Noise About Noise
Members of the New Orleans music business community vented at yesterday's meeting on the city's treatment of live music venues and got results.
It wasn't pretty but it worked. Yesterday, 100 to 150 members of the music community packed into Kermit's Treme Speakeasy to express their outrage at what they perceive as the programmatic harrassment of live music, and whether it's actually happening or not, the anger and the frustration in the room were very real. The meeting was less chaotic than it could have been and often aired grievances only loosely rooted in fact, but by the end of the day, Siberia and Mimi's in the Marigny were informed that they could resume regular programming, Siberia with a temporary live music permit while it goes through the process to get a pernament one. Mimi's presented live music last night and will host DJ Soul Sister's Saturday night party as usual this week.
There were representatives from many area venues present including Three Muses, Cork and Bottle, Siberia, and Mimi's in the Marigny, as well as a number of musicians, writers, lawyers and community activists. The standing room-only crowd filled aisles and gathered across the back of the stage behind a microphone and former Louisiana Music Commission head Bernie Cyrus, who regularly inserted himself derisively into the conversation. "This is the culture that made the city great," he said. "They're trying to kill the golden goose, and it's absurd."
The hostility peaked when Scott Hutcheson from the Mayor's Office for Cultural Economy came to the front of the room to take questions and hear comments. When he explained, "The government does three things: we permit, we protect, we enforce," he was cut off by someone who demanded, "What are you protecting us from? Our culture? What's wrong with you people?"
The talk highlighted the profound culture clash as the improvised nature of music and bars - some of which evolved into live music venues out of necessity and/or opportunity - bumps into government's methodical nature. "It's not a music permit; it's a zoning permit," Hutcheson said. "It's more of a process about where you are than what you do." Under previous administrations, this confrontation was less profound, but a more capable administration has been more able in its role, which has led to some city actions and prompted others to change their own live music programming out of concern for what might happen.
Not surprisingly, tempers flared regularly, particularly over the tension between the role music plays in the city's marketing and the shabby treatment those in attendance feel it receives. "We are enforcing laws that are 50, 60 years old that don't have anything to do with our reality right now," writer Deborah Cotton said. "If you're going to after musicians or clubs or street vendors and make sure they're in compliance, before you do that City Hall needs to scale up its efforts so that you create a process so that venues that are already live and available can go in and fast-track their process. On one hand, you're promoting culture to the world in order to beef up our economy; on the other hand, you're punching culture bearers."

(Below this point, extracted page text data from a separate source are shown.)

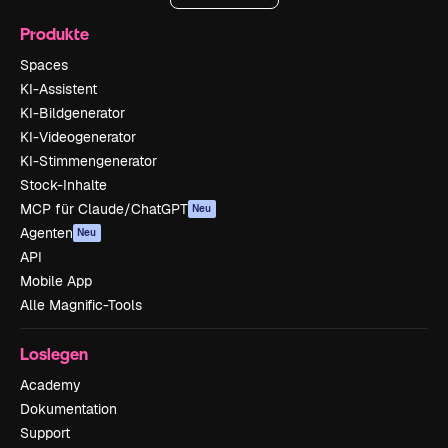
Produkte
Spaces
KI-Assistent
KI-Bildgenerator
KI-Videogenerator
KI-Stimmengenerator
Stock-Inhalte
MCP für Claude/ChatGPT
Neu
Agenten
Neu
API
Mobile App
Alle Magnific-Tools
Loslegen
Academy
Dokumentation
Support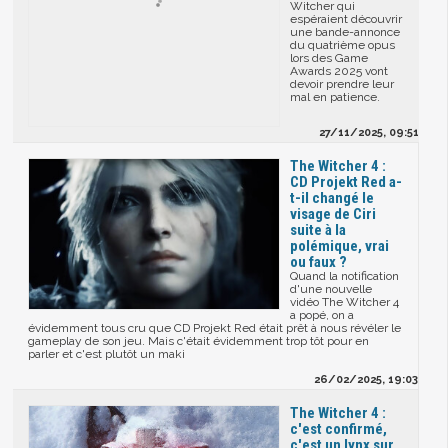
Witcher qui
espéraient découvrir
une bande-annonce
du quatrième opus
lors des Game
Awards 2025 vont
devoir prendre leur
mal en patience.
27/11/2025, 09:51
The Witcher 4 :
CD Projekt Red a-
t-il changé le
visage de Ciri
suite à la
polémique, vrai
ou faux ?
Quand la notification
d'une nouvelle
vidéo The Witcher 4
a popé, on a
évidemment tous cru que CD Projekt Red était prêt à nous révéler le
gameplay de son jeu. Mais c'était évidemment trop tôt pour en
parler et c'est plutôt un maki
26/02/2025, 19:03
The Witcher 4 :
c'est confirmé,
c'est un lynx sur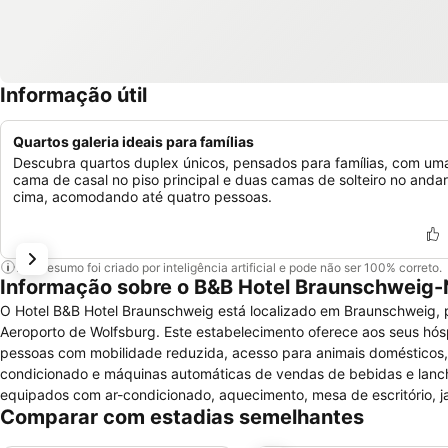
Informação útil
Quartos galeria ideais para famílias
Descubra quartos duplex únicos, pensados para famílias, com um
cama de casal no piso principal e duas camas de solteiro no anda
cima, acomodando até quatro pessoas.
Este resumo foi criado por inteligência artificial e pode não ser 100% correto.
Informação sobre o B&B Hotel Braunschweig-
O Hotel B&B Hotel Braunschweig está localizado em Braunschweig, p
Aeroporto de Wolfsburg. Este estabelecimento oferece aos seus hósp
pessoas com mobilidade reduzida, acesso para animais domésticos, 
condicionado e máquinas automáticas de vendas de bebidas e lanch
equipados com ar-condicionado, aquecimento, mesa de escritório, j
Comparar com estadias semelhantes
satélite, telefone, serviço de despertador e banheiros com duchas e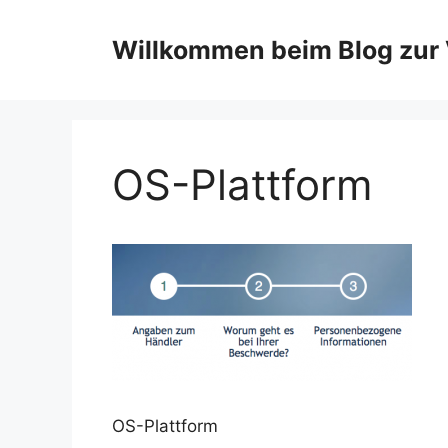
Zum
Inhalt
Willkommen beim Blog zur 
springen
OS-Plattform
OS-Plattform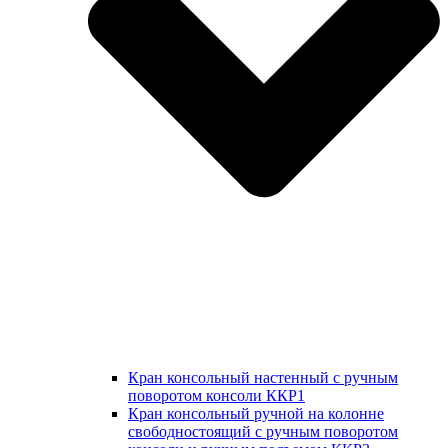
Кран консольный настенный с ручным
поворотом консоли ККР1
Кран консольный ручной на колонне
свободностоящий с ручным поворотом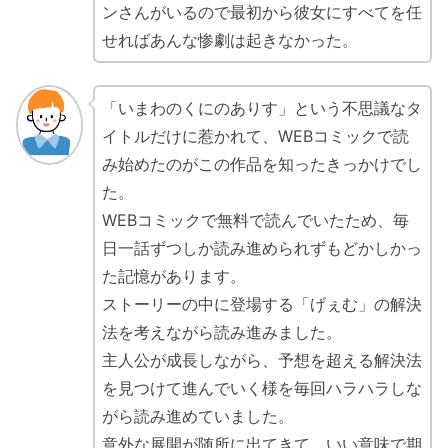
ンさんがいるので最初から彼女にすべてを任
せればあんな惨劇は起きなかった。
「いまわのくにのありす」という不思議なタ
イトルだけに惹かれて、WEBコミックで読
み始めたのがこの作品を知ったきっかけでし
た。
WEBコミックで無料で読んでいたため、毎
日一話ずつしか読み進められずもどかしかっ
た記憶があります。
ストーリーの中に登場する「げぇむ」の解決
法を考えながら読み進みました。
主人公が成長しながら、予想を超える解決法
を見つけて進んでいく様を毎回ハラハラしな
がら読み進めていました。
意外な展開が随所に出てきて、いい意味で期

Precision with the facts was sometimes wanting, but there was no shortage of passion as grievance after grievance was aired. Hutcheson told the crowd that there are plans for a zoning/permiting one-stop that should be ready and active in October, and there would be a meeting held later in the day regarding a moratorium on enforcement actions - a meeting that led to the decisions regarding Siberia and Mimi's.
The gathering had a meta dimension as people recognized the need to pull together, then unified only under the umbrella of dissatisfaction. When lawyer Ashlye Keaton said that we need specific requests that we can take to the city, Cyrus interpreted and endorsed that thought as, "Yeah! We need a slogan!" And that was followed by another chorus of injustices.
"The reason VCPORA [Vieux Carre Property Owners, Residents and Associates] and FMIA [Faubourg Marigny Improvement Association] get anywhere is because they represent votes," said OffBeat publisher Jan Ramsey. "If people in this room organized and went before City Council and said, 'We're a group with a name,' then you'd have power. Power is in votes."
"This is happening because other special interest groups are way more organized than we are," said Keaton.